La secrétaire d'État à la Transition écologique reçoit jeudi les industriels du tabac et attend d'eux des propositions pour lutter contre la pollution des mégots. Plusieurs pistes sont à l'étude mais les firmes ne souhaitent pas de nouvelle taxe. 

Les mégots de cigarettes mettent plus de 10 ans à se dégrader dans la nature, sans compter les produits toxiques qu\'ils contiennent.
Les mégots de cigarettes mettent plus de 10 ans à se dégrader dans la nature, sans compter les produits toxiques qu'ils contiennent. (FRED TANNEAU / AFP)

Et si les fabricants de cigarettes payaient pour la pollution due aux mégots jetés par terre ? La secrétaire d'État à la Transition écologique, Brune Poirson, reçoit jeudi 14 juin les industriels du tabac. Elle souhaite connaitre leurs propositions pour lutter contre la pollution des mégots, mais les industriels ne souhaitent pas de nouvelle taxe pour financer une filière de recyclage.

La pollution due aux mégots de cigarette est pourtant un véritable fléau environnemental : un mégot jeté dans le caniveau peut sembler peu de choses, mais chaque année, en France, ils sont 30 milliards à finir ailleurs que dans un cendrier.

Un mégot met plus de 10 ans pour se décomposer

Les mégots jetés, c'est potentiellement autant de polonium 210, d'acétone, de benzopyrène et autres matières ultra polluantes qui composent surtout les filtres qui se retrouvent dans nos rivières et dans la mer. Un mégot va mettre plus de 10 ans à se décomposer. Agglomérés par centaines dans nos égouts, ils forment des masses très compactes qui peuvent boucher les tuyaux et qui sont une plaie pour les gestionnaires de réseau d'assainissement.
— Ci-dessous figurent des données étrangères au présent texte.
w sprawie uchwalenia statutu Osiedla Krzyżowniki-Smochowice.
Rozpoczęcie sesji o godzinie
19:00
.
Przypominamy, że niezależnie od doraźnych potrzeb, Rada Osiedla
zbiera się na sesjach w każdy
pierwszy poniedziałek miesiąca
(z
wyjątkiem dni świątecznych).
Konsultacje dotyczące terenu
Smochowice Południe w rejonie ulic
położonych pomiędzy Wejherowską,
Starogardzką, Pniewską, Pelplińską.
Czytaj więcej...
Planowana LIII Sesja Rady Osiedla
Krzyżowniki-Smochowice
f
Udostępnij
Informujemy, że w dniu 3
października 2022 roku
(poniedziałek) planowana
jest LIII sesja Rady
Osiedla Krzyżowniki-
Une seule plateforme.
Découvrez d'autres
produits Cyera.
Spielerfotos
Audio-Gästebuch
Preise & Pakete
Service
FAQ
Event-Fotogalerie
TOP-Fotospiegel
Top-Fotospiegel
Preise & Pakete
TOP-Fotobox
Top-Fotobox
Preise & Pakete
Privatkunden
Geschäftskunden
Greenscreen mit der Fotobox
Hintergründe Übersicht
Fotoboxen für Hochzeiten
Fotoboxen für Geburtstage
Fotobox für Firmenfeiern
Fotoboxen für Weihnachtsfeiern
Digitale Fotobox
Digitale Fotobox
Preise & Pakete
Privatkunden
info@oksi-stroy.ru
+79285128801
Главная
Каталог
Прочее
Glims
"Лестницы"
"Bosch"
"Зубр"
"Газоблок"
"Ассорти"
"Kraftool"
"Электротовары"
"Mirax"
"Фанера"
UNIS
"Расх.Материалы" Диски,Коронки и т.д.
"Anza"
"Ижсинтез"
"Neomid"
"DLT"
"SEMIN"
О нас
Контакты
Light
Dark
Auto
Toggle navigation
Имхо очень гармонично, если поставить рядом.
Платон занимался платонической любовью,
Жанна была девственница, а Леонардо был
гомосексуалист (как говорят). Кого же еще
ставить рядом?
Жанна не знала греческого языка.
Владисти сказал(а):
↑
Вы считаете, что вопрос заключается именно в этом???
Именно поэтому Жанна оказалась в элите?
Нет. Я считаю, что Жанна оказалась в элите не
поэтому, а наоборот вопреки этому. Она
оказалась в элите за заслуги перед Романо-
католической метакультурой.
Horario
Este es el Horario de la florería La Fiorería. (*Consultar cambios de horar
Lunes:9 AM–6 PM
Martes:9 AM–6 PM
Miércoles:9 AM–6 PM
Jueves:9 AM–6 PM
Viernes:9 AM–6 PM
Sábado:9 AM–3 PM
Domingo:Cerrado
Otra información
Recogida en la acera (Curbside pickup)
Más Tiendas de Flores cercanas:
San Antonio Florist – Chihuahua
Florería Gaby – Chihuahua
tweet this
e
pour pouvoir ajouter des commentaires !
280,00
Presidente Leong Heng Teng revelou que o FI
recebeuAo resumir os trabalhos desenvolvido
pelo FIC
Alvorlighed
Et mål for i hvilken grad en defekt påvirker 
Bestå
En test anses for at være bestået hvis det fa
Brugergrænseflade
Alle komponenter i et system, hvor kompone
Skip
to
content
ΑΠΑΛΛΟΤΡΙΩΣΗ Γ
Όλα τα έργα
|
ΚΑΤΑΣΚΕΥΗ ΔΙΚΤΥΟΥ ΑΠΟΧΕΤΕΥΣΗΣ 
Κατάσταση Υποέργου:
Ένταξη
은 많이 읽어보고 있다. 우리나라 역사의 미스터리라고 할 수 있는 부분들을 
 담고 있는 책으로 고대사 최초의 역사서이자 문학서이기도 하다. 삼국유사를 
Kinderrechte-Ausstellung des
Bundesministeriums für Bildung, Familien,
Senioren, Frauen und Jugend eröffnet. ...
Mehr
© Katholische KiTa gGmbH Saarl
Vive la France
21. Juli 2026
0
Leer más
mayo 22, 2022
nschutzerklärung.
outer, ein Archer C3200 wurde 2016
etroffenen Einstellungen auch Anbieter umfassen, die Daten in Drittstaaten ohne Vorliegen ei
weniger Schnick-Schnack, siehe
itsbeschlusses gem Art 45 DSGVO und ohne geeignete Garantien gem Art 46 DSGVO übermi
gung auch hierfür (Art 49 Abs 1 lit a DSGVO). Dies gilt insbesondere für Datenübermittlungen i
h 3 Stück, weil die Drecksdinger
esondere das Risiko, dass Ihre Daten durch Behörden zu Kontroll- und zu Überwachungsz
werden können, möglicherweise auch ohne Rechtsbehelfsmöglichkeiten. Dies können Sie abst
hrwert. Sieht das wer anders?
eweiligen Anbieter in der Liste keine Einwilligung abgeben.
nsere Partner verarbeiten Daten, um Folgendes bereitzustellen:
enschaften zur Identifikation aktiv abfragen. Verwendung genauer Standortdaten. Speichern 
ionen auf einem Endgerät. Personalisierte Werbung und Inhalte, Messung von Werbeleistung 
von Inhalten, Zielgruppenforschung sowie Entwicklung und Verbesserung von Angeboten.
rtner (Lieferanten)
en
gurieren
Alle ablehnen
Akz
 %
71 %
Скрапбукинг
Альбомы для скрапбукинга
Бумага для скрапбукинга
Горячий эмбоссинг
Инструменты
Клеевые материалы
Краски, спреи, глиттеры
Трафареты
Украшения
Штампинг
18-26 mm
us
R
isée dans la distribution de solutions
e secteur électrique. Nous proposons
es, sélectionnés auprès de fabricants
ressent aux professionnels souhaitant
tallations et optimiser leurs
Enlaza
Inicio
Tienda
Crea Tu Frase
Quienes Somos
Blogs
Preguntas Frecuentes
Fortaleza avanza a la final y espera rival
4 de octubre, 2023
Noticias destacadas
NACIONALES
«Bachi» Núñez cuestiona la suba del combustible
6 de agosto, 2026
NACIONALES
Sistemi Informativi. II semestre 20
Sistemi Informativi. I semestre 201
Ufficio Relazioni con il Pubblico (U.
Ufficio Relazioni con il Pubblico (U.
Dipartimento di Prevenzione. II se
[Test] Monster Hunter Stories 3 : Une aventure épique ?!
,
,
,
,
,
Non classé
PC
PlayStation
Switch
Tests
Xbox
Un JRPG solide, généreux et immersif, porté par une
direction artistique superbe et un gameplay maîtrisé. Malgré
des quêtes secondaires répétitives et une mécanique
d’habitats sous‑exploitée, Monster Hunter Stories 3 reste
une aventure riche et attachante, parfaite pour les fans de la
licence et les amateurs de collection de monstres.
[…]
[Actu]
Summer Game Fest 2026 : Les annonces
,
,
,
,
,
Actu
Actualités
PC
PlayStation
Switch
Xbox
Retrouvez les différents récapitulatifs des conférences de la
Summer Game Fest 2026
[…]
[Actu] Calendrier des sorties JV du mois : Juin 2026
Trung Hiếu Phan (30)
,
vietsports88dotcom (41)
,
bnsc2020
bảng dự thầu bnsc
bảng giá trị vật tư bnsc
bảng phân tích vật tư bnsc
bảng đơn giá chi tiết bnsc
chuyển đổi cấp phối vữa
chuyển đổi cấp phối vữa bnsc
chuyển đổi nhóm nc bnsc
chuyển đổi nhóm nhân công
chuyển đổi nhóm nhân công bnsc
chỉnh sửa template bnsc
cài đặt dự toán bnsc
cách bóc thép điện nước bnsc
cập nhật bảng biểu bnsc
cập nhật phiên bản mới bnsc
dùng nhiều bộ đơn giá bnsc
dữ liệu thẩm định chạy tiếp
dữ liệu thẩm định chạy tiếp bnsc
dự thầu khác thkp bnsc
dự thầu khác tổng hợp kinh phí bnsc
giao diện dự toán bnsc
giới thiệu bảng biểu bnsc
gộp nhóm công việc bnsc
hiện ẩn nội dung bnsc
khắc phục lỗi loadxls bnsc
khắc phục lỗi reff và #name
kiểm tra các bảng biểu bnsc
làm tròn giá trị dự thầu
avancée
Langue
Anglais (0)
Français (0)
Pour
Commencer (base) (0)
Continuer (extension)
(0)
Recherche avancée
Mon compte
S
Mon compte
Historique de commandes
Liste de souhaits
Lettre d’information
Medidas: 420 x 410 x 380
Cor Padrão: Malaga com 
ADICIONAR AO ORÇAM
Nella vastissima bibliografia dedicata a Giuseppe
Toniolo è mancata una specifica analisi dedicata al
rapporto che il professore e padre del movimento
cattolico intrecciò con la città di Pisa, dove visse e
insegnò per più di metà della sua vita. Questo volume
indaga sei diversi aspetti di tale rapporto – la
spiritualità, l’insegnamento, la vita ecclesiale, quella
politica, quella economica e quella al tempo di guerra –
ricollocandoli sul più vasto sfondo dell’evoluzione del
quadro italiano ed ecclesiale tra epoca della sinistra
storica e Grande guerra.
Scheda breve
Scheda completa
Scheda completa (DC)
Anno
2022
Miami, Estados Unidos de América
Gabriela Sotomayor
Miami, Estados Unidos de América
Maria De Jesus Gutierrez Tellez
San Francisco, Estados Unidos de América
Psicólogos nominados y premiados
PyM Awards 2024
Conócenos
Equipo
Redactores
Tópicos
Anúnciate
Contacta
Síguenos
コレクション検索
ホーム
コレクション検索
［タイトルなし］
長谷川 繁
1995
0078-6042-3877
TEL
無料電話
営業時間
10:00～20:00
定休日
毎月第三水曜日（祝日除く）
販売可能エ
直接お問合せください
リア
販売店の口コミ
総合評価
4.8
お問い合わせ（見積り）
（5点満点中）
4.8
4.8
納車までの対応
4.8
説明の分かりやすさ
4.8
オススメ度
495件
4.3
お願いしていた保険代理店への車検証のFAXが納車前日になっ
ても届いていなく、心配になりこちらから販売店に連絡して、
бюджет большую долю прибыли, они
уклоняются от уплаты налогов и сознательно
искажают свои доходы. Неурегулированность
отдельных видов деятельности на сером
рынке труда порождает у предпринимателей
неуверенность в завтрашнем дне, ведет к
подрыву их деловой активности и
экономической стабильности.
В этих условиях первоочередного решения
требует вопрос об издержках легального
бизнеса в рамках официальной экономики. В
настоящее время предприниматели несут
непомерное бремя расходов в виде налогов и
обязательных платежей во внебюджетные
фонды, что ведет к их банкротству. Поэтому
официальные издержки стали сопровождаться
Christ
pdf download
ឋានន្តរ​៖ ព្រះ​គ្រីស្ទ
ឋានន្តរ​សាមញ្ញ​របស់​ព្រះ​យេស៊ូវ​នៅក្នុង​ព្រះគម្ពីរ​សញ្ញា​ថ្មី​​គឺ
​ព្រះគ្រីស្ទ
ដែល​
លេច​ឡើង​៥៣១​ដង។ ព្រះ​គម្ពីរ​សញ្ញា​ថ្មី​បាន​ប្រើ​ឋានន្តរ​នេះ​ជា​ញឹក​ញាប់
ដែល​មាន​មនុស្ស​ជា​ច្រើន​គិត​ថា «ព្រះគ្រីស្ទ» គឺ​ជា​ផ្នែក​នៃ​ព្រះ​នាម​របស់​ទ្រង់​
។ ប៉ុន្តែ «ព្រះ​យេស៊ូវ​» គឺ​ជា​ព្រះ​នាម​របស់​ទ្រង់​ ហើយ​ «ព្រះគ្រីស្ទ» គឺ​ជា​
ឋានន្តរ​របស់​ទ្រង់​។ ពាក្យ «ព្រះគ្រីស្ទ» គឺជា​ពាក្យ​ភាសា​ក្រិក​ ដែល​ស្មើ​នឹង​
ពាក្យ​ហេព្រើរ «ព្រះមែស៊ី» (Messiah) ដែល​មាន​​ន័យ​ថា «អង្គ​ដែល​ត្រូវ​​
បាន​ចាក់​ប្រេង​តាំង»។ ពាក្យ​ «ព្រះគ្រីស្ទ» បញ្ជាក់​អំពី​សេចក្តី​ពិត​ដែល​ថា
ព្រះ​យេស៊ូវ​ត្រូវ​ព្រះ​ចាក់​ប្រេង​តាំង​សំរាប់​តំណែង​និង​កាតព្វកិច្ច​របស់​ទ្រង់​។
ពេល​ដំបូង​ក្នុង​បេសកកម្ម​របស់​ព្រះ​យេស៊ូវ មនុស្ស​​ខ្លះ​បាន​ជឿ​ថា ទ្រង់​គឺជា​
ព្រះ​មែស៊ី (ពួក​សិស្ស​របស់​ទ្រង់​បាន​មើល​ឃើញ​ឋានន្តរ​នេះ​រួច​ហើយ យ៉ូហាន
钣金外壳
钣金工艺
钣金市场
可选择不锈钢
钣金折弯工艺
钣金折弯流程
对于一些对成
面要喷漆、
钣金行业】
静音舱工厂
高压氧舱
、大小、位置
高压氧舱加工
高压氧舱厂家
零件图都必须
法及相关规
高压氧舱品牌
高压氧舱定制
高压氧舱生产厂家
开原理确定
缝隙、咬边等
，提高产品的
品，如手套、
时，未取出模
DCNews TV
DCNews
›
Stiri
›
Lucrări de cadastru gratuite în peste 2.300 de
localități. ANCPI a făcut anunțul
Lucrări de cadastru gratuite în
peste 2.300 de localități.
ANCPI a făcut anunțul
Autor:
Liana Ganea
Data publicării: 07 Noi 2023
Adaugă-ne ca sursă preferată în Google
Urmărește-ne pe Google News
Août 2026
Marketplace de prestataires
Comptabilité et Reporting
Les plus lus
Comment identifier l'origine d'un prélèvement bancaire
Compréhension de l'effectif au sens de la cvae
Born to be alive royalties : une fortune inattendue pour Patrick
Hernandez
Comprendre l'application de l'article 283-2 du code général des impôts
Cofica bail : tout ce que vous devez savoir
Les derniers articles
La mairie de Paris estime qu'elle ramasse 350 tonnes de mégots de cigarettes par an et que gérer leur ramassage est un casse-tête pour ses agents de propreté. Comme beaucoup de collectivités, c'est un coût croissant depuis l'interdiction de fumer dans les lieux publics.

Nouvelle taxe ou cendrier de poche ?

Pour Brune Poirson, ce fléau ne doit pas rester sans une participation des fabricants de tabac, pourquoi pas sur le système de la responsabilité élargie des producteurs, comme pour le recyclage des emballages. Mais pour British American Tobacco, il n'est pas question d'une nouvelle taxe pour financer ce genre de filière. La compagnie penche pour la distribution de cendriers de poche ou le financement d'associations environnementales.